§ Your goal
Extract, exactly as written, each line from the start of the records below to the line containing "482px; top: 79.8px;", both ends included; drop the pictures.

════

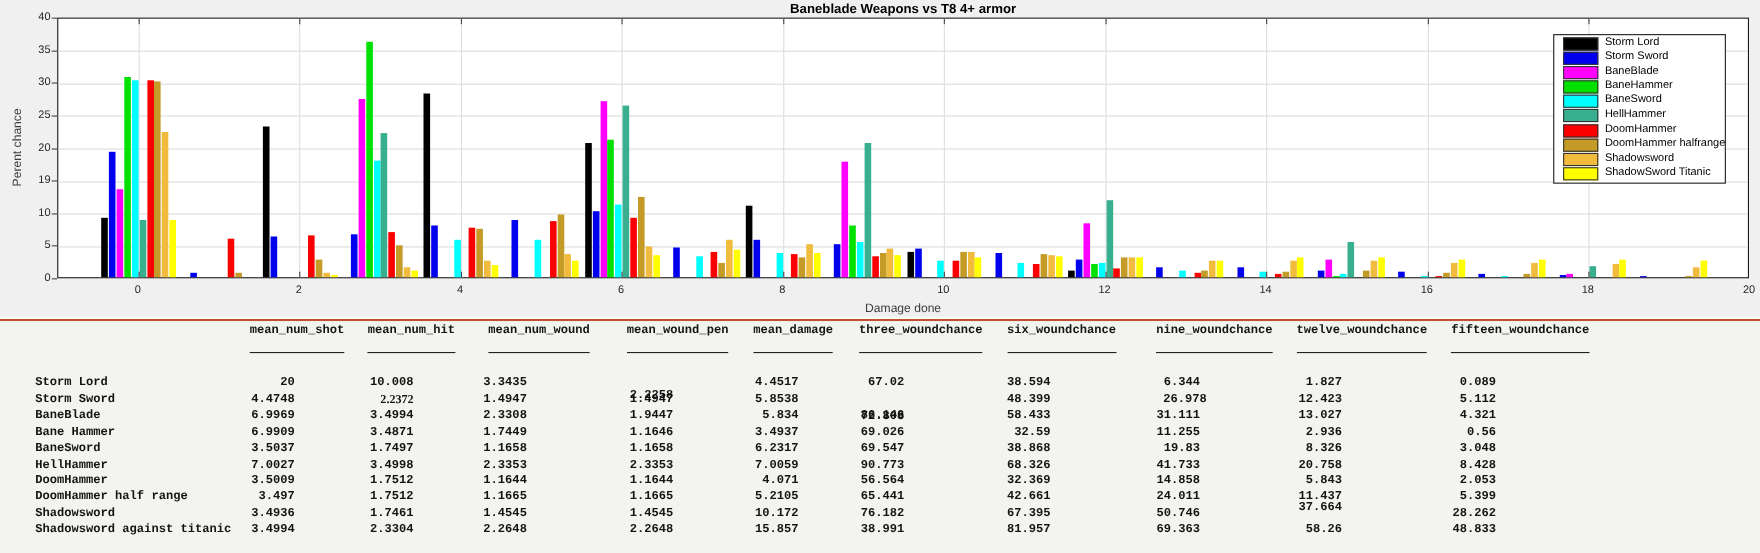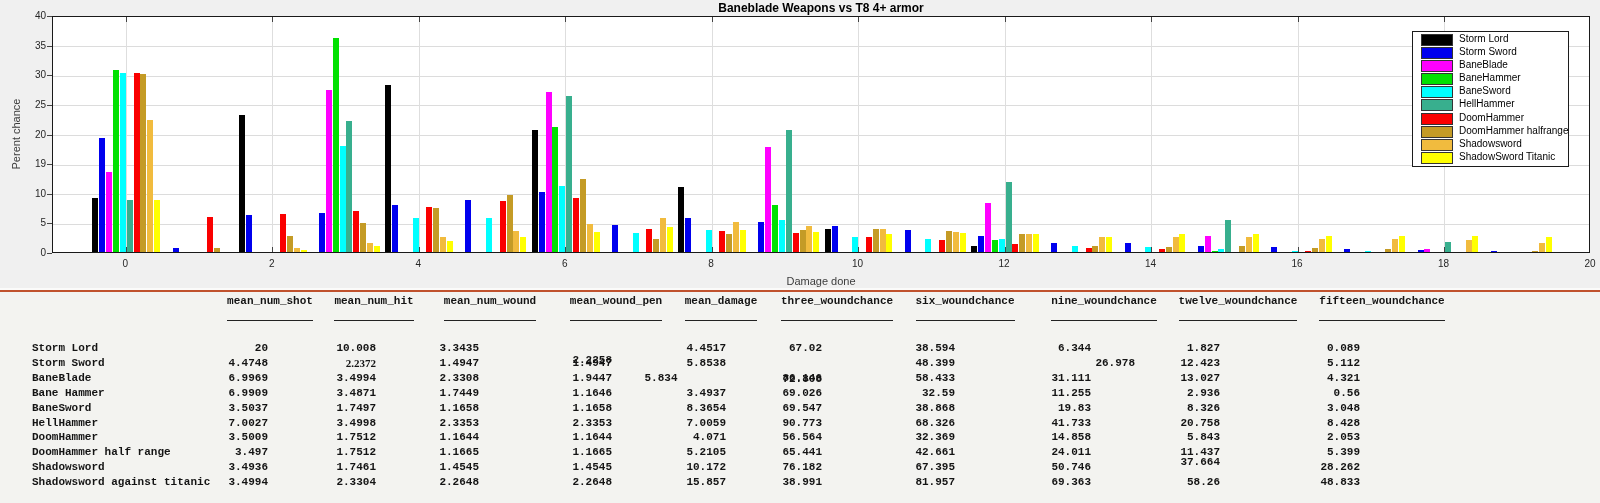--- a/index.html
+++ b/index.html
@@ -331,29 +331,29 @@
       <div class="mono cell" style="left: 1090px; top: 50px; width: 130px;">1.827</div>
       <div class="mono cell" style="left: 1230px; top: 50px; width: 130px;">0.089</div>
       <div class="mono rowlabel" style="left: 32px; top: 64.9px;">Storm Sword</div>
       <div class="mono cell" style="left: 138px; top: 64.9px; width: 130px;">4.4748</div>
       <div class="mono cell" style="left: 246px; top: 64.9px; width: 130px; font-family: Liberation Serif, serif;">2.2372</div>
       <div class="mono cell" style="left: 349px; top: 64.9px; width: 130px;">1.4947</div>
       <div class="mono cell" style="left: 482px; top: 64.9px; width: 130px;">1.4947</div>
       <div class="mono cell" style="left: 596px; top: 64.9px; width: 130px;">5.8538</div>
       <div class="mono cell" style="left: 692px; top: 81px; width: 130px;">72.808</div>
       <div class="mono cell" style="left: 825px; top: 64.9px; width: 130px;">48.399</div>
-      <div class="mono cell" style="left: 1005px; top: 64.9px; width: 130px;">26.978</div>
+      <div class="mono cell" style="left: 967px; top: 64.9px; width: 130px;">26.978</div>
       <div class="mono cell" style="left: 1090px; top: 64.9px; width: 130px;">12.423</div>
       <div class="mono cell" style="left: 1230px; top: 64.9px; width: 130px;">5.112</div>
       <div class="mono rowlabel" style="left: 32px; top: 79.8px;">BaneBlade</div>
       <div class="mono cell" style="left: 138px; top: 79.8px; width: 130px;">6.9969</div>
       <div class="mono cell" style="left: 246px; top: 79.8px; width: 130px;">3.4994</div>
       <div class="mono cell" style="left: 349px; top: 79.8px; width: 130px;">2.3308</div>
       <div class="mono cell" style="left: 482px; top: 79.8px; width: 130px;">1.9447</div>
-      <div class="mono cell" style="left: 596px; top: 79.8px; width: 130px; text-align: center;">5.834</div>
+      <div class="mono cell" style="left: 596px; top: 79.8px; width: 130px;">5.834</div>
       <div class="mono cell" style="left: 692px; top: 79.8px; width: 130px;">86.146</div>
       <div class="mono cell" style="left: 825px; top: 79.8px; width: 130px;">58.433</div>
       <div class="mono cell" style="left: 961px; top: 79.8px; width: 130px;">31.111</div>
       <div class="mono cell" style="left: 1090px; top: 79.8px; width: 130px;">13.027</div>
       <div class="mono cell" style="left: 1230px; top: 79.8px; width: 130px;">4.321</div>
       <div class="mono rowlabel" style="left: 32px; top: 94.7px;">Bane Hammer</div>
       <div class="mono cell" style="left: 138px; top: 94.7px; width: 130px;">6.9909</div>
       <div class="mono cell" style="left: 246px; top: 94.7px; width: 130px;">3.4871</div>
       <div class="mono cell" style="left: 349px; top: 94.7px; width: 130px;">1.7449</div>
       <div class="mono cell" style="left: 482px; top: 94.7px; width: 130px;">1.1646</div>
@@ -361,21 +361,21 @@
       <div class="mono cell" style="left: 692px; top: 94.7px; width: 130px;">69.026</div>
       <div class="mono cell" style="left: 825px; top: 94.7px; width: 130px;">32.59</div>
       <div class="mono cell" style="left: 961px; top: 94.7px; width: 130px;">11.255</div>
       <div class="mono cell" style="left: 1090px; top: 94.7px; width: 130px;">2.936</div>
       <div class="mono cell" style="left: 1230px; top: 94.7px; width: 130px;">0.56</div>
       <div class="mono rowlabel" style="left: 32px; top: 109.6px;">BaneSword</div>
       <div class="mono cell" style="left: 138px; top: 109.6px; width: 130px;">3.5037</div>
       <div class="mono cell" style="left: 246px; top: 109.6px; width: 130px;">1.7497</div>
       <div class="mono cell" style="left: 349px; top: 109.6px; width: 130px;">1.1658</div>
       <div class="mono cell" style="left: 482px; top: 109.6px; width: 130px;">1.1658</div>
-      <div class="mono cell" style="left: 596px; top: 109.6px; width: 130px;">8.3654</div>
+      <div class="mono cell" style="left: 596px; top: 109.6px; width: 130px;">6.2317</div>
       <div class="mono cell" style="left: 692px; top: 109.6px; width: 130px;">69.547</div>
       <div class="mono cell" style="left: 825px; top: 109.6px; width: 130px;">38.868</div>
       <div class="mono cell" style="left: 961px; top: 109.6px; width: 130px;">19.83</div>
       <div class="mono cell" style="left: 1090px; top: 109.6px; width: 130px;">8.326</div>
       <div class="mono cell" style="left: 1230px; top: 109.6px; width: 130px;">3.048</div>
       <div class="mono rowlabel" style="left: 32px; top: 124.5px;">HellHammer</div>
       <div class="mono cell" style="left: 138px; top: 124.5px; width: 130px;">7.0027</div>
       <div class="mono cell" style="left: 246px; top: 124.5px; width: 130px;">3.4998</div>
       <div class="mono cell" style="left: 349px; top: 124.5px; width: 130px;">2.3353</div>
       <div class="mono cell" style="left: 482px; top: 124.5px; width: 130px;">2.3353</div>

════

§ Exercise response
--- a/index.html
+++ b/index.html
@@ -331,29 +331,29 @@
       <div class="mono cell" style="left: 1090px; top: 50px; width: 130px;">1.827</div>
       <div class="mono cell" style="left: 1230px; top: 50px; width: 130px;">0.089</div>
       <div class="mono rowlabel" style="left: 32px; top: 64.9px;">Storm Sword</div>
       <div class="mono cell" style="left: 138px; top: 64.9px; width: 130px;">4.4748</div>
       <div class="mono cell" style="left: 246px; top: 64.9px; width: 130px; font-family: Liberation Serif, serif;">2.2372</div>
       <div class="mono cell" style="left: 349px; top: 64.9px; width: 130px;">1.4947</div>
       <div class="mono cell" style="left: 482px; top: 64.9px; width: 130px;">1.4947</div>
       <div class="mono cell" style="left: 596px; top: 64.9px; width: 130px;">5.8538</div>
       <div class="mono cell" style="left: 692px; top: 81px; width: 130px;">72.808</div>
       <div class="mono cell" style="left: 825px; top: 64.9px; width: 130px;">48.399</div>
-      <div class="mono cell" style="left: 1005px; top: 64.9px; width: 130px;">26.978</div>
+      <div class="mono cell" style="left: 967px; top: 64.9px; width: 130px;">26.978</div>
       <div class="mono cell" style="left: 1090px; top: 64.9px; width: 130px;">12.423</div>
       <div class="mono cell" style="left: 1230px; top: 64.9px; width: 130px;">5.112</div>
       <div class="mono rowlabel" style="left: 32px; top: 79.8px;">BaneBlade</div>
       <div class="mono cell" style="left: 138px; top: 79.8px; width: 130px;">6.9969</div>
       <div class="mono cell" style="left: 246px; top: 79.8px; width: 130px;">3.4994</div>
       <div class="mono cell" style="left: 349px; top: 79.8px; width: 130px;">2.3308</div>
       <div class="mono cell" style="left: 482px; top: 79.8px; width: 130px;">1.9447</div>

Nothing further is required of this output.